Dataset records

☆ ☆ ☆ ☆ ☆ ☆ ☆

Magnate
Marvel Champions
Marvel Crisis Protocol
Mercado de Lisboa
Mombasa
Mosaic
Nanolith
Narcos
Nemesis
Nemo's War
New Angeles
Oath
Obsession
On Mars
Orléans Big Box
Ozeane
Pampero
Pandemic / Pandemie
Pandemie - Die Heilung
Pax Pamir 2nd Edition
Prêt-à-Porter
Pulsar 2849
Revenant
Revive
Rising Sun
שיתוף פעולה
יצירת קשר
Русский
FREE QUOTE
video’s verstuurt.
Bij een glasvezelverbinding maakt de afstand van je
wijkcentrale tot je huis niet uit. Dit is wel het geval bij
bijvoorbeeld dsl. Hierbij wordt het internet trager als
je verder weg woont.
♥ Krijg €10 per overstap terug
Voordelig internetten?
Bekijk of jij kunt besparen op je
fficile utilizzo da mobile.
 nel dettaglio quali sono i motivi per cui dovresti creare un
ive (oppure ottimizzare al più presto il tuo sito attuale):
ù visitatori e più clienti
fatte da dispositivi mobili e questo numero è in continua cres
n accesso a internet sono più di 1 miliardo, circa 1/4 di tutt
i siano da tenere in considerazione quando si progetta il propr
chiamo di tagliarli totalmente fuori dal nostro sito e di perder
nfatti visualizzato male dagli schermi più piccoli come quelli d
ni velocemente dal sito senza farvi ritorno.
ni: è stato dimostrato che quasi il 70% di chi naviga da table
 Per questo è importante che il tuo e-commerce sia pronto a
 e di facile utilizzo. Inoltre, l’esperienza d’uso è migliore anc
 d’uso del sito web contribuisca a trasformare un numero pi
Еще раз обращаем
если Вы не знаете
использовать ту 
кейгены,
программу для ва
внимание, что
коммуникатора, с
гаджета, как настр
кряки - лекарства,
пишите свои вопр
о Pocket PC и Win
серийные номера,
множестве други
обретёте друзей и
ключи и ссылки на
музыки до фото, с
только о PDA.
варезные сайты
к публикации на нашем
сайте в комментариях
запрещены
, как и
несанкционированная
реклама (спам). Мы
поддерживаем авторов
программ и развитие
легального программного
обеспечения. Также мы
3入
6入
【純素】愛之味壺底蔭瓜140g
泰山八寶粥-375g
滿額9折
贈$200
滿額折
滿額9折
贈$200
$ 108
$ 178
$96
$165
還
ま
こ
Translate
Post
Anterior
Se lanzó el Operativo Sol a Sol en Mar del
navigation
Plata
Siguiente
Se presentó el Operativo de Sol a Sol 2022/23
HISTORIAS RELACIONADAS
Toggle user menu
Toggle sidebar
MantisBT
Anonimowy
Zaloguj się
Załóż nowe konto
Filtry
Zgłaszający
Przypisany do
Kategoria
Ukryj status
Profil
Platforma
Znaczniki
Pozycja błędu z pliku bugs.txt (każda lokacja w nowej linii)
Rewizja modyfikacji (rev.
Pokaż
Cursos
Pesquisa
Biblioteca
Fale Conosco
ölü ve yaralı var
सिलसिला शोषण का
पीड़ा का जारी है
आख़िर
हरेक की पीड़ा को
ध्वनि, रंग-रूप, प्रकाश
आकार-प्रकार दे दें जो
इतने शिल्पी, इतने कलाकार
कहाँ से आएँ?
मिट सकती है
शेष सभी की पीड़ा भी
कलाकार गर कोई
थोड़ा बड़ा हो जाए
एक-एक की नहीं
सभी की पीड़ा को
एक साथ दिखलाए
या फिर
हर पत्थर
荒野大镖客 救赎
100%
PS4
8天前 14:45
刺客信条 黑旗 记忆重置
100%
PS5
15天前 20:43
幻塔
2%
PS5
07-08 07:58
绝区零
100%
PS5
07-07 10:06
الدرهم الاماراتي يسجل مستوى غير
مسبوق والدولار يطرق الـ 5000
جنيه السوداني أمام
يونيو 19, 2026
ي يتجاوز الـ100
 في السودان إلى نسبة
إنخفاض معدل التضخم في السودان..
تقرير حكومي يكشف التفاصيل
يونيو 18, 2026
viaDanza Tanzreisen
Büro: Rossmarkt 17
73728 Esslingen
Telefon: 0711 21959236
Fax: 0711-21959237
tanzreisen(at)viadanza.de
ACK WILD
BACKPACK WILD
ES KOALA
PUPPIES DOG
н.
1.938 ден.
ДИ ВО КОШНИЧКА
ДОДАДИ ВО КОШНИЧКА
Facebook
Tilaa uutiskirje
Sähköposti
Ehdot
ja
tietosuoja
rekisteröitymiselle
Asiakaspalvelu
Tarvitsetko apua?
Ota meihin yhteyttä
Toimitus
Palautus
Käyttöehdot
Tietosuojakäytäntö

☆ ☆ ☆ ☆ ☆ ☆ ☆

Line by line, transcribe the material above exactly.

Magnate
Marvel Champions
Marvel Crisis Protocol
Mercado de Lisboa
Mombasa
Mosaic
Nanolith
Narcos
Nemesis
Nemo's War
New Angeles
Oath
Obsession
On Mars
Orléans Big Box
Ozeane
Pampero
Pandemic / Pandemie
Pandemie - Die Heilung
Pax Pamir 2nd Edition
Prêt-à-Porter
Pulsar 2849
Revenant
Revive
Rising Sun
שיתוף פעולה
יצירת קשר
Русский
FREE QUOTE
video’s verstuurt.
Bij een glasvezelverbinding maakt de afstand van je
wijkcentrale tot je huis niet uit. Dit is wel het geval bij
bijvoorbeeld dsl. Hierbij wordt het internet trager als
je verder weg woont.
♥ Krijg €10 per overstap terug
Voordelig internetten?
Bekijk of jij kunt besparen op je
fficile utilizzo da mobile.
 nel dettaglio quali sono i motivi per cui dovresti creare un
ive (oppure ottimizzare al più presto il tuo sito attuale):
ù visitatori e più clienti
fatte da dispositivi mobili e questo numero è in continua cres
n accesso a internet sono più di 1 miliardo, circa 1/4 di tutt
i siano da tenere in considerazione quando si progetta il propr
chiamo di tagliarli totalmente fuori dal nostro sito e di perder
nfatti visualizzato male dagli schermi più piccoli come quelli d
ni velocemente dal sito senza farvi ritorno.
ni: è stato dimostrato che quasi il 70% di chi naviga da table
 Per questo è importante che il tuo e-commerce sia pronto a
 e di facile utilizzo. Inoltre, l’esperienza d’uso è migliore anc
 d’uso del sito web contribuisca a trasformare un numero pi
Еще раз обращаем
если Вы не знаете
использовать ту 
кейгены,
программу для ва
внимание, что
коммуникатора, с
гаджета, как настр
кряки - лекарства,
пишите свои вопр
о Pocket PC и Win
серийные номера,
множестве други
обретёте друзей и
ключи и ссылки на
музыки до фото, с
только о PDA.
варезные сайты
к публикации на нашем
сайте в комментариях
запрещены
, как и
несанкционированная
реклама (спам). Мы
поддерживаем авторов
программ и развитие
легального программного
обеспечения. Также мы
3入
6入
【純素】愛之味壺底蔭瓜140g
泰山八寶粥-375g
滿額9折
贈$200
滿額折
滿額9折
贈$200
$ 108
$ 178
$96
$165
還
ま
こ
Translate
Post
Anterior
Se lanzó el Operativo Sol a Sol en Mar del
navigation
Plata
Siguiente
Se presentó el Operativo de Sol a Sol 2022/23
HISTORIAS RELACIONADAS
Toggle user menu
Toggle sidebar
MantisBT
Anonimowy
Zaloguj się
Załóż nowe konto
Filtry
Zgłaszający
Przypisany do
Kategoria
Ukryj status
Profil
Platforma
Znaczniki
Pozycja błędu z pliku bugs.txt (każda lokacja w nowej linii)
Rewizja modyfikacji (rev.
Pokaż
Cursos
Pesquisa
Biblioteca
Fale Conosco
ölü ve yaralı var
सिलसिला शोषण का
पीड़ा का जारी है
आख़िर
हरेक की पीड़ा को
ध्वनि, रंग-रूप, प्रकाश
आकार-प्रकार दे दें जो
इतने शिल्पी, इतने कलाकार
कहाँ से आएँ?
मिट सकती है
शेष सभी की पीड़ा भी
कलाकार गर कोई
थोड़ा बड़ा हो जाए
एक-एक की नहीं
सभी की पीड़ा को
एक साथ दिखलाए
या फिर
हर पत्थर
荒野大镖客 救赎
100%
PS4
8天前 14:45
刺客信条 黑旗 记忆重置
100%
PS5
15天前 20:43
幻塔
2%
PS5
07-08 07:58
绝区零
100%
PS5
07-07 10:06
الدرهم الاماراتي يسجل مستوى غير
مسبوق والدولار يطرق الـ 5000
جنيه السوداني أمام
يونيو 19, 2026
ي يتجاوز الـ100
 في السودان إلى نسبة
إنخفاض معدل التضخم في السودان..
تقرير حكومي يكشف التفاصيل
يونيو 18, 2026
viaDanza Tanzreisen
Büro: Rossmarkt 17
73728 Esslingen
Telefon: 0711 21959236
Fax: 0711-21959237
tanzreisen(at)viadanza.de
ACK WILD
BACKPACK WILD
ES KOALA
PUPPIES DOG
н.
1.938 ден.
ДИ ВО КОШНИЧКА
ДОДАДИ ВО КОШНИЧКА
Facebook
Tilaa uutiskirje
Sähköposti
Ehdot
ja
tietosuoja
rekisteröitymiselle
Asiakaspalvelu
Tarvitsetko apua?
Ota meihin yhteyttä
Toimitus
Palautus
Käyttöehdot
Tietosuojakäytäntö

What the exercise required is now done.